» RECORDS TO USE:
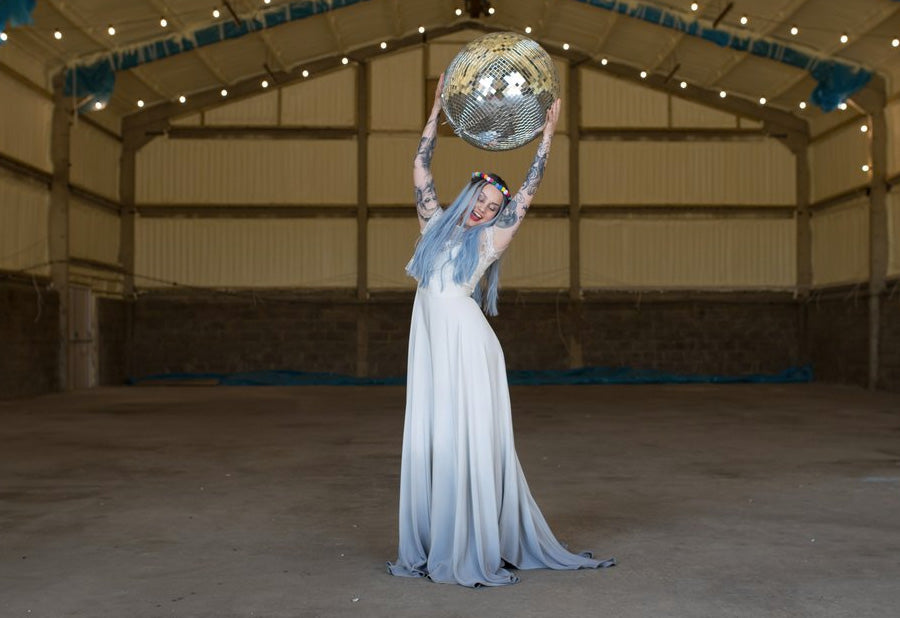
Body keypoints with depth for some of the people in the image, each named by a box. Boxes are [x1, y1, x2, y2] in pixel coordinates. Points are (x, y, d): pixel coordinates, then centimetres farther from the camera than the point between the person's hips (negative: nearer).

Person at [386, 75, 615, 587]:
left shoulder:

--

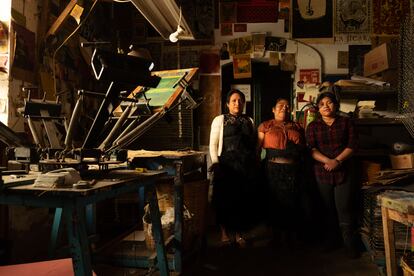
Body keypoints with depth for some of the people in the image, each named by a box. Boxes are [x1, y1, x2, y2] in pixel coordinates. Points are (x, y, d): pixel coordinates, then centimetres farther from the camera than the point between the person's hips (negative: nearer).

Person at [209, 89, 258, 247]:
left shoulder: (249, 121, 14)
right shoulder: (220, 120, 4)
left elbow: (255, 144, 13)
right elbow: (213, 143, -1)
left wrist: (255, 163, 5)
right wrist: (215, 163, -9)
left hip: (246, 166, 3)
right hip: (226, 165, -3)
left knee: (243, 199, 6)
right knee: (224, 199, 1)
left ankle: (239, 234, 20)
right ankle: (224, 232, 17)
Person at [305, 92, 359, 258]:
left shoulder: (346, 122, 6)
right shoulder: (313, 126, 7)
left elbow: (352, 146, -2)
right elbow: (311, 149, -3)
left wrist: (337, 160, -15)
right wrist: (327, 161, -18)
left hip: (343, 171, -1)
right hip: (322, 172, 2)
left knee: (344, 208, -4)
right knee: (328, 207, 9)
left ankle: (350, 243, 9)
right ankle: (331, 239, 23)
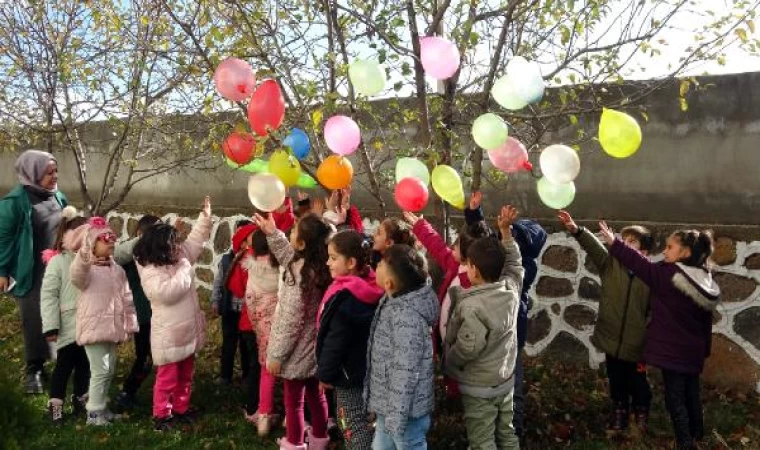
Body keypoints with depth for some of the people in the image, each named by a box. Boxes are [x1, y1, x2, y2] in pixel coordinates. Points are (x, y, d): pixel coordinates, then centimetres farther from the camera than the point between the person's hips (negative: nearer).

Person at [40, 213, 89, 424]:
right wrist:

» WORK INSTRUCTION: Lines of the listing above that contain the word "shoulder" must all be copied.

» EXPECTED ANSWER:
left shoulder:
left shoulder: (249, 121, 14)
right shoulder: (220, 120, 4)
left shoulder: (346, 122, 6)
right shoulder: (313, 126, 7)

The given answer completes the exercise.